Problem.
Filter the entries for the string "neatline". Copy each line that has it.

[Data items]
Content starts
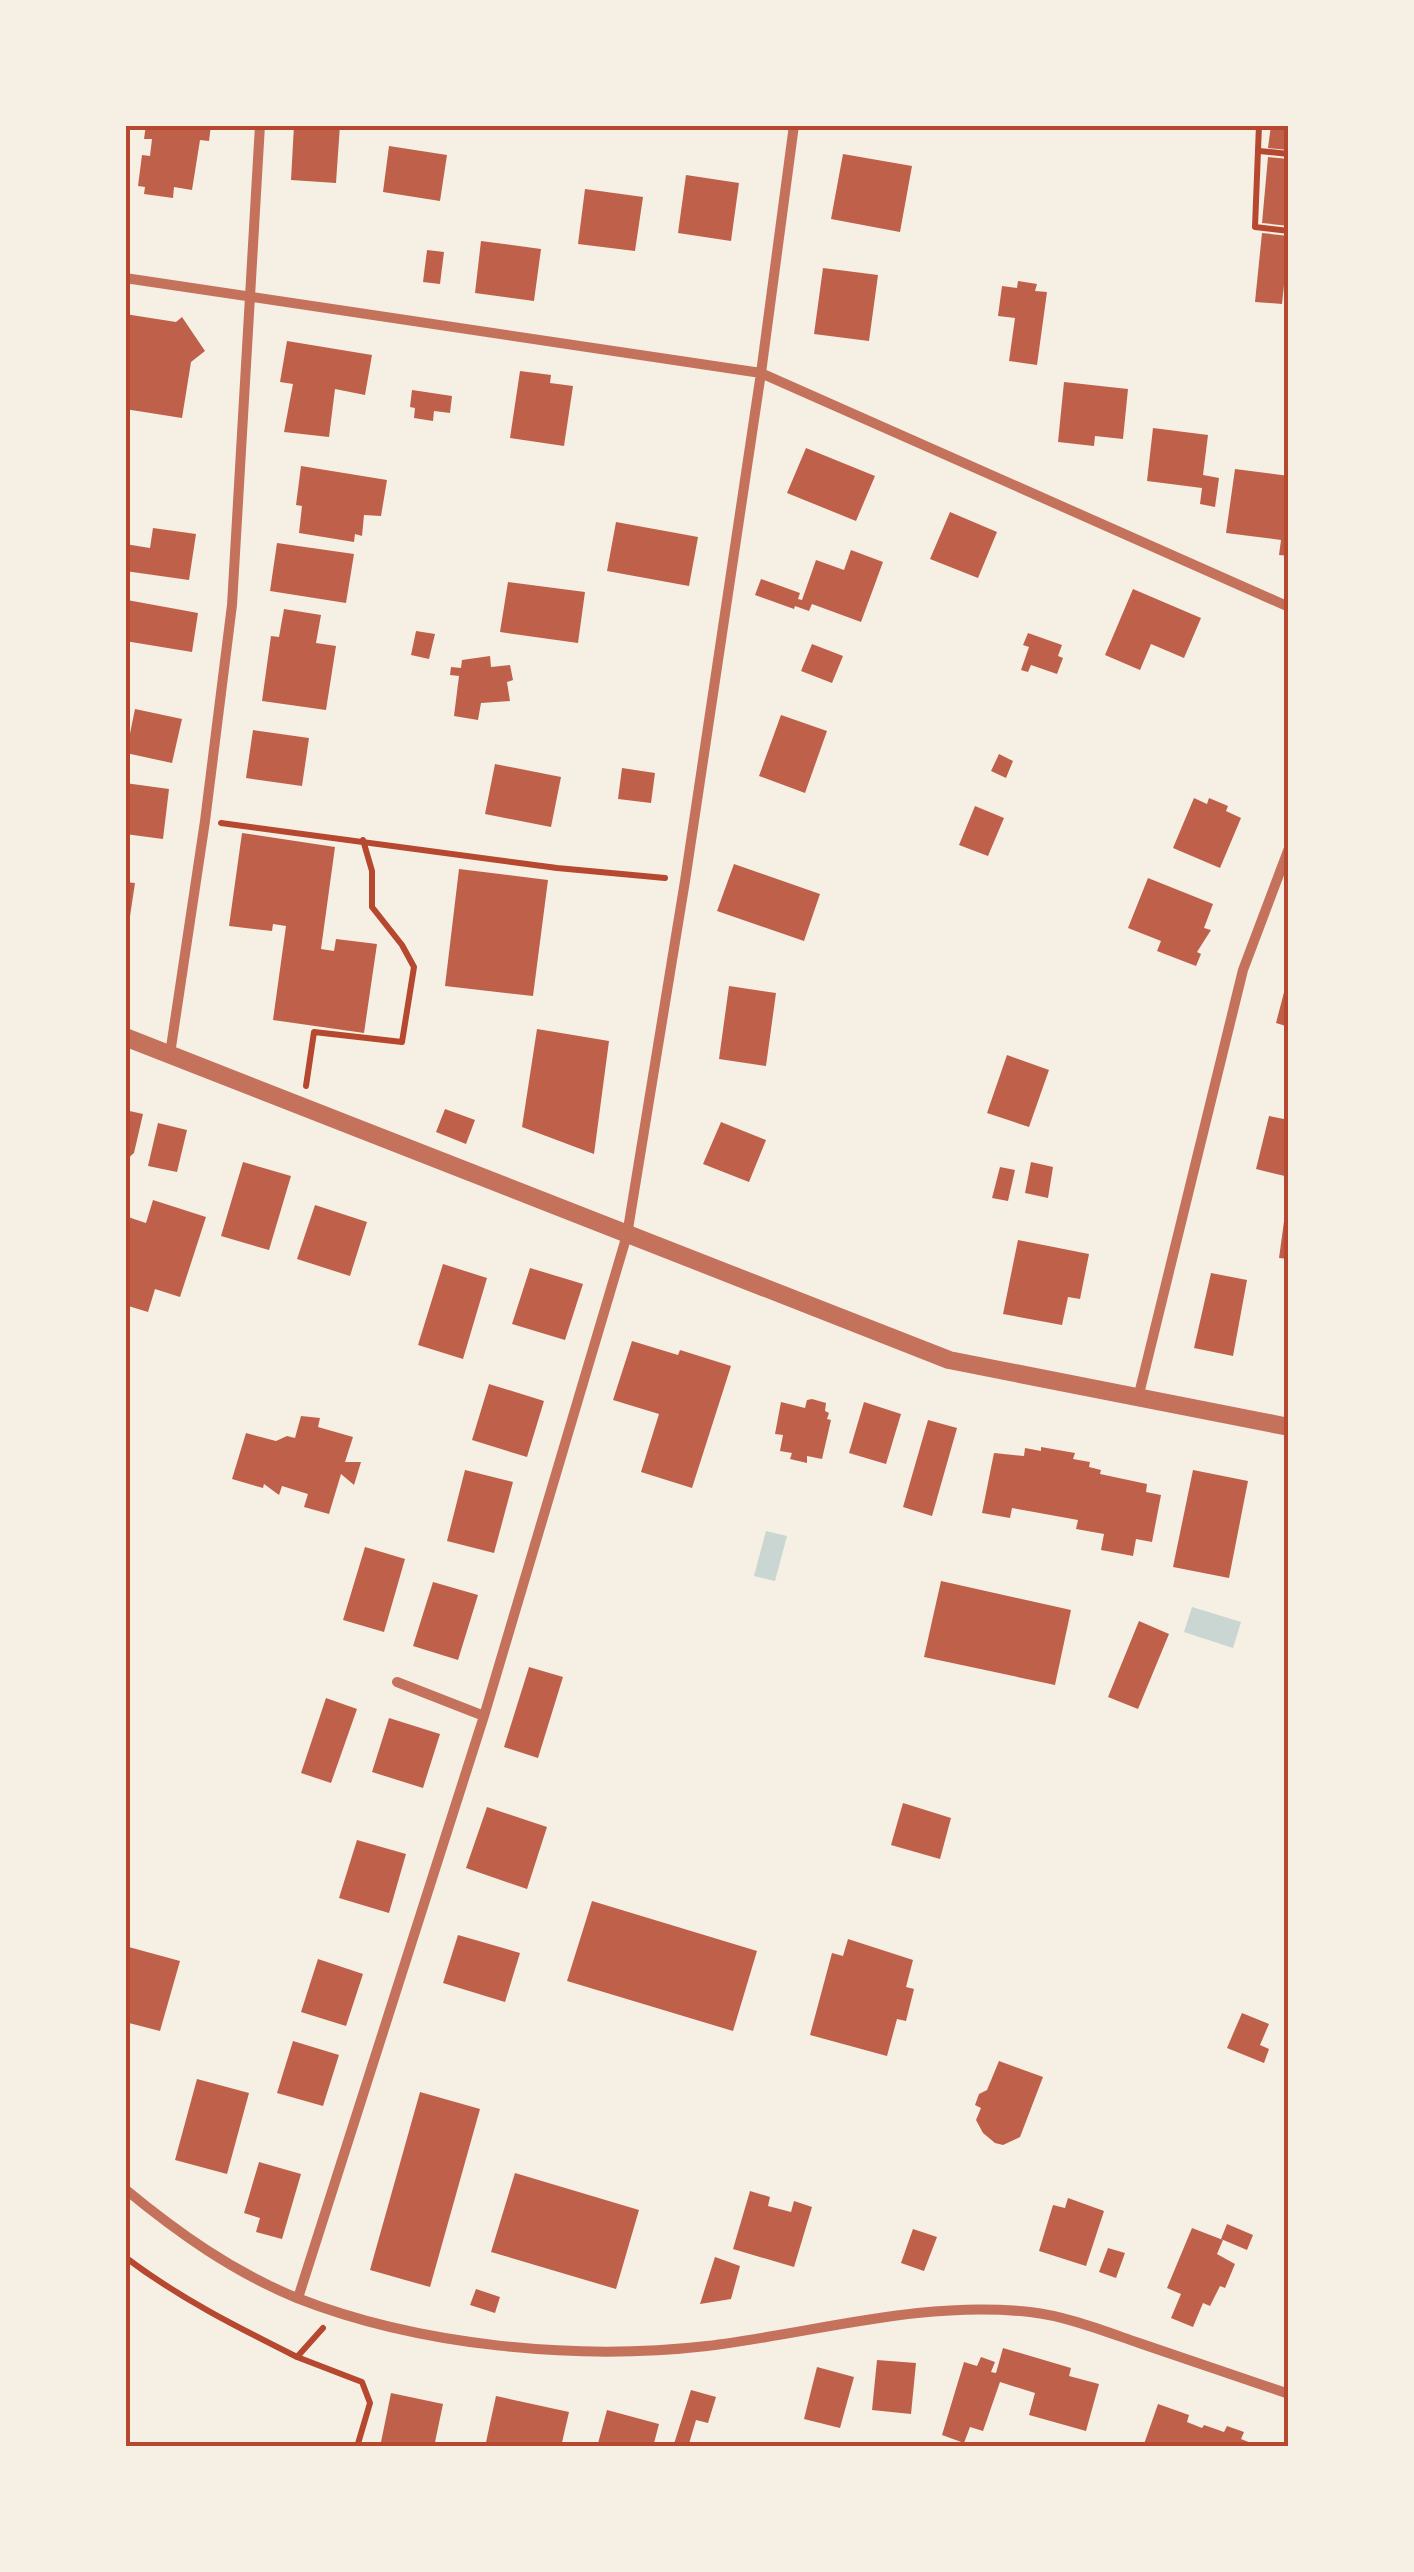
<svg xmlns="http://www.w3.org/2000/svg" width="1414" height="2572" font-family="Inter,sans-serif">
	<style>
		.water { fill: #c9d6d2 }
		.building { fill: #bf614a }
		.lines { fill: none; stroke-linecap: round; stroke-linejoin: round }
		.path { stroke: #b5482f; stroke-width: 6 }
		.minor { stroke: #c5725c; stroke-width: 10 }
		.tertiary { stroke: #c5725c; stroke-width: 18 }
		.neatline { fill: none; stroke: #b5482f; stroke-width: 4 }
	</style>
	<rect width="100%" height="100%" fill="#f6efe4"/>
	<path class="water" d="M 766,1531 L 787,1536 L 775,1581 L 754,1576 Z
		M 1192,1607 L 1241,1622 L 1233,1648 L 1184,1632 Z"/>
	<path class="building" d="M 146,125 L 211,125 L 209,141 L 200,140 L 192,190 L 174,187 L 173,198 L 144,194 L 145,187 L 138,186 L 142,155 L 150,156 L 152,139 L 144,139 Z
		M 294,125 L 340,125 L 336,183 L 291,180 Z
		M 1271,125 L 1289,125 L 1289,150 L 1268,148 Z
		M 389,146 L 447,155 L 440,201 L 383,192 Z
		M 843,154 L 912,166 L 900,232 L 831,219 Z
		M 1268,157 L 1289,159 L 1289,226 L 1262,223 Z
		M 686,175 L 739,183 L 731,241 L 678,233 Z
		M 585,189 L 643,197 L 635,251 L 578,244 Z
		M 1262,233 L 1289,236 L 1289,267 L 1286,266 L 1282,304 L 1255,302 Z
		M 481,241 L 541,249 L 534,301 L 475,293 Z
		M 427,250 L 444,252 L 440,284 L 423,282 Z
		M 823,268 L 878,275 L 869,341 L 814,334 Z
		M 1018,281 L 1037,284 L 1035,291 L 1047,292 L 1037,365 L 1009,361 L 1015,318 L 998,316 L 1002,286 L 1017,288 Z
		M 125,314 L 176,322 L 182,317 L 205,351 L 191,362 L 182,418 L 125,409 Z
		M 287,341 L 372,355 L 365,395 L 335,389 L 329,437 L 284,432 L 293,384 L 280,382 Z
		M 520,371 L 551,375 L 550,383 L 573,386 L 564,446 L 510,438 Z
		M 1064,382 L 1128,389 L 1123,439 L 1095,436 L 1094,446 L 1058,442 Z
		M 412,390 L 452,396 L 450,413 L 434,411 L 433,421 L 414,418 L 415,408 L 410,407 Z
		M 1153,428 L 1208,435 L 1203,475 L 1219,478 L 1215,507 L 1200,504 L 1202,488 L 1147,481 Z
		M 806,448 L 875,476 L 856,521 L 787,493 Z
		M 301,466 L 387,480 L 381,516 L 364,515 L 362,536 L 355,534 L 354,542 L 299,533 L 302,506 L 296,505 Z
		M 1235,469 L 1289,476 L 1289,556 L 1279,555 L 1281,540 L 1226,533 Z
		M 950,512 L 997,532 L 978,578 L 930,559 Z
		M 616,522 L 698,537 L 689,586 L 607,571 Z
		M 153,528 L 196,534 L 189,580 L 125,571 L 125,544 L 150,548 Z
		M 277,543 L 354,554 L 346,603 L 270,591 Z
		M 851,550 L 883,562 L 861,622 L 812,604 L 809,611 L 795,606 L 794,609 L 755,595 L 761,579 L 800,593 L 798,599 L 802,600 L 816,560 L 844,570 Z
		M 508,582 L 585,592 L 578,643 L 500,632 Z
		M 1133,589 L 1201,618 L 1184,658 L 1151,644 L 1140,670 L 1105,655 Z
		M 127,600 L 198,613 L 192,652 L 125,641 Z
		M 284,609 L 321,615 L 316,643 L 336,646 L 326,710 L 262,701 L 271,636 L 279,637 Z
		M 416,631 L 435,634 L 429,659 L 411,655 Z
		M 1028,633 L 1062,645 L 1058,656 L 1063,658 L 1057,674 L 1031,665 L 1028,672 L 1021,670 L 1029,647 L 1023,645 Z
		M 812,644 L 843,656 L 832,683 L 801,671 Z
		M 490,656 L 491,667 L 510,665 L 513,680 L 507,682 L 510,701 L 481,703 L 478,720 L 454,716 L 459,676 L 450,675 L 451,667 L 461,668 L 462,660 Z
		M 135,709 L 182,719 L 172,763 L 126,753 Z
		M 781,715 L 827,731 L 805,793 L 759,776 Z
		M 253,730 L 309,738 L 302,786 L 246,778 Z
		M 999,754 L 1013,761 L 1006,778 L 991,771 Z
		M 495,764 L 561,777 L 551,827 L 485,814 Z
		M 622,768 L 655,773 L 651,803 L 618,799 Z
		M 125,783 L 169,789 L 163,839 L 125,834 Z
		M 1194,798 L 1207,804 L 1209,798 L 1228,806 L 1226,811 L 1241,818 L 1220,868 L 1173,848 Z
		M 975,806 L 1004,818 L 988,856 L 959,845 Z
		M 242,833 L 335,847 L 321,949 L 334,951 L 336,939 L 377,944 L 364,1033 L 273,1020 L 286,926 L 273,924 L 272,931 L 229,926 Z
		M 734,864 L 820,894 L 804,941 L 717,911 Z
		M 459,869 L 548,880 L 533,996 L 445,986 Z
		M 1148,878 L 1213,904 L 1204,928 L 1211,930 L 1197,952 L 1201,954 L 1196,966 L 1157,951 L 1161,941 L 1128,928 Z
		M 125,882 L 135,883 L 127,936 L 125,936 Z
		M 1288,977 L 1289,978 L 1289,1027 L 1276,1023 Z
		M 729,986 L 776,993 L 766,1066 L 719,1059 Z
		M 537,1029 L 609,1041 L 594,1154 L 522,1127 Z
		M 1007,1055 L 1049,1070 L 1029,1127 L 987,1113 Z
		M 445,1109 L 475,1120 L 466,1144 L 436,1132 Z
		M 125,1110 L 143,1114 L 134,1153 L 125,1161 Z
		M 1269,1116 L 1289,1120 L 1289,1177 L 1256,1169 Z
		M 721,1122 L 766,1140 L 749,1182 L 703,1164 Z
		M 158,1123 L 187,1130 L 177,1172 L 148,1166 Z
		M 243,1162 L 291,1176 L 269,1250 L 221,1236 Z
		M 1031,1162 L 1053,1167 L 1048,1198 L 1025,1193 Z
		M 1000,1167 L 1015,1170 L 1008,1201 L 992,1198 Z
		M 153,1200 L 206,1217 L 180,1297 L 155,1289 L 148,1312 L 125,1305 L 125,1216 L 146,1223 Z
		M 315,1205 L 367,1222 L 350,1276 L 297,1259 Z
		M 1285,1214 L 1289,1214 L 1289,1259 L 1279,1258 Z
		M 1018,1240 L 1089,1254 L 1080,1299 L 1068,1297 L 1062,1325 L 1003,1314 Z
		M 443,1264 L 487,1278 L 463,1359 L 418,1345 Z
		M 530,1268 L 583,1284 L 565,1340 L 512,1324 Z
		M 1211,1273 L 1247,1280 L 1233,1356 L 1194,1348 Z
		M 632,1341 L 678,1355 L 680,1350 L 731,1366 L 692,1488 L 641,1472 L 659,1414 L 613,1400 Z
		M 489,1384 L 544,1401 L 527,1457 L 472,1440 Z
		M 812,1399 L 826,1403 L 825,1411 L 829,1413 L 827,1419 L 831,1420 L 822,1459 L 807,1456 L 807,1463 L 790,1459 L 792,1453 L 780,1451 L 783,1435 L 775,1434 L 781,1402 L 805,1408 L 807,1400 Z
		M 864,1402 L 901,1414 L 886,1464 L 849,1453 Z
		M 301,1416 L 320,1418 L 318,1427 L 353,1437 L 345,1462 L 361,1462 L 354,1485 L 341,1474 L 329,1514 L 304,1507 L 308,1494 L 282,1486 L 279,1495 L 264,1484 L 263,1488 L 232,1479 L 246,1433 L 276,1441 L 287,1436 L 295,1438 Z
		M 928,1420 L 957,1428 L 932,1516 L 903,1507 Z
		M 1041,1447 L 1075,1453 L 1073,1459 L 1090,1462 L 1089,1467 L 1101,1470 L 1100,1474 L 1147,1484 L 1146,1492 L 1161,1495 L 1152,1542 L 1136,1539 L 1133,1556 L 1101,1550 L 1104,1534 L 1076,1529 L 1078,1520 L 1012,1508 L 1010,1518 L 982,1513 L 994,1453 L 1024,1456 L 1025,1448 L 1041,1451 Z
		M 465,1470 L 513,1482 L 494,1553 L 447,1541 Z
		M 1193,1470 L 1248,1481 L 1229,1578 L 1173,1567 Z
		M 365,1547 L 405,1559 L 384,1632 L 343,1620 Z
		M 941,1581 L 1071,1610 L 1055,1685 L 924,1657 Z
		M 433,1582 L 478,1595 L 458,1660 L 413,1646 Z
		M 1139,1621 L 1169,1634 L 1138,1709 L 1108,1697 Z
		M 529,1667 L 563,1677 L 538,1758 L 504,1747 Z
		M 326,1698 L 357,1709 L 331,1783 L 301,1773 Z
		M 389,1718 L 440,1734 L 423,1788 L 372,1772 Z
		M 903,1803 L 951,1818 L 940,1859 L 891,1845 Z
		M 487,1807 L 547,1827 L 527,1889 L 466,1868 Z
		M 357,1840 L 406,1854 L 389,1913 L 339,1898 Z
		M 592,1901 L 757,1951 L 733,2031 L 567,1981 Z
		M 458,1935 L 520,1953 L 505,2002 L 443,1983 Z
		M 848,1939 L 913,1960 L 906,1987 L 914,1989 L 906,2021 L 897,2019 L 887,2056 L 810,2035 L 832,1953 L 843,1956 Z
		M 125,1946 L 180,1961 L 160,2031 L 125,2022 Z
		M 318,1959 L 363,1974 L 346,2026 L 301,2012 Z
		M 1242,2013 L 1269,2024 L 1260,2045 L 1269,2049 L 1264,2063 L 1227,2048 Z
		M 293,2041 L 339,2055 L 323,2106 L 277,2093 Z
		M 999,2061 L 1043,2077 L 1020,2137 L 1003,2145 L 995,2143 L 983,2133 L 976,2120 L 981,2108 L 975,2105 L 979,2094 L 987,2090 Z
		M 197,2079 L 249,2093 L 227,2174 L 175,2160 Z
		M 420,2092 L 480,2109 L 430,2287 L 370,2270 Z
		M 259,2162 L 301,2174 L 282,2239 L 256,2232 L 260,2218 L 244,2213 Z
		M 515,2173 L 639,2210 L 616,2289 L 491,2252 Z
		M 750,2191 L 770,2197 L 768,2206 L 791,2212 L 794,2201 L 812,2207 L 794,2267 L 733,2249 Z
		M 1068,2198 L 1104,2211 L 1086,2266 L 1039,2251 L 1053,2205 L 1065,2208 Z
		M 1227,2224 L 1253,2235 L 1247,2250 L 1221,2239 Z
		M 1192,2228 L 1223,2240 L 1217,2254 L 1235,2264 L 1225,2288 L 1220,2286 L 1210,2306 L 1203,2303 L 1193,2327 L 1171,2318 L 1181,2294 L 1167,2288 Z
		M 913,2229 L 937,2237 L 924,2271 L 901,2263 Z
		M 1108,2248 L 1125,2253 L 1116,2278 L 1099,2272 Z
		M 715,2257 L 740,2266 L 731,2299 L 700,2304 Z
		M 476,2289 L 500,2297 L 495,2313 L 470,2305 Z
		M 1003,2348 L 1071,2368 L 1069,2376 L 1099,2384 L 1086,2431 L 1029,2415 L 1035,2393 L 1000,2382 L 983,2431 L 970,2427 L 964,2443 L 942,2435 L 964,2362 L 977,2366 L 981,2357 L 995,2362 L 991,2372 L 996,2373 Z
		M 877,2360 L 916,2363 L 911,2414 L 872,2410 Z
		M 817,2367 L 854,2377 L 840,2428 L 804,2419 Z
		M 691,2390 L 716,2397 L 708,2423 L 696,2420 L 688,2447 L 673,2447 Z
		M 391,2393 L 443,2404 L 434,2447 L 380,2447 Z
		M 496,2396 L 569,2412 L 561,2447 L 485,2447 Z
		M 1158,2404 L 1189,2415 L 1187,2422 L 1202,2428 L 1204,2425 L 1224,2432 L 1227,2426 L 1244,2432 L 1241,2439 L 1261,2447 L 1143,2447 Z
		M 607,2410 L 659,2424 L 653,2447 L 597,2447 Z"/>
	<g class="lines">
		<path class="path" d="M 1259,125 L 1255,227 L 1289,231
			M 1259,151 L 1289,154
			M 221,823 L 557,868 L 665,878
			M 306,1086 L 314,1032 L 402,1042 L 414,967 L 402,945 L 372,907 L 372,871 L 363,840
			M 125,2257 C 179,2298 237,2327 297,2357 L 323,2328
			M 297,2357 L 362,2382 L 370,2403 L 357,2447"/>
		<path class="minor" d="M 125,278 L 761,373 L 1289,607
			M 170,1054 L 205,821 L 232,605 L 260,125
			M 1138,1398 L 1243,970 L 1289,848
			M 397,1682 L 484,1716
			M 125,2189 C 177,2232 233,2272 297,2298 C 419,2346 577,2361 707,2346 C 815,2333 920,2300 1030,2312 C 1066,2316 1104,2331 1139,2343 C 1189,2360 1239,2377 1289,2394
			M 298,2298 L 484,1716 L 627,1235 L 685,881 L 761,373 L 794,125"/>
		<path class="tertiary" d="M 125,1037 L 949,1360 L 1289,1427"/>
	</g>
	<rect width="1414" height="2572" fill="none" stroke="#f6efe4" stroke-width="255"/>
	<rect x="128" y="128" width="1158" height="2316" class="neatline"/>
</svg>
Content ends
Problem solution.
		.neatline { fill: none; stroke: #b5482f; stroke-width: 4 }
	<rect x="128" y="128" width="1158" height="2316" class="neatline"/>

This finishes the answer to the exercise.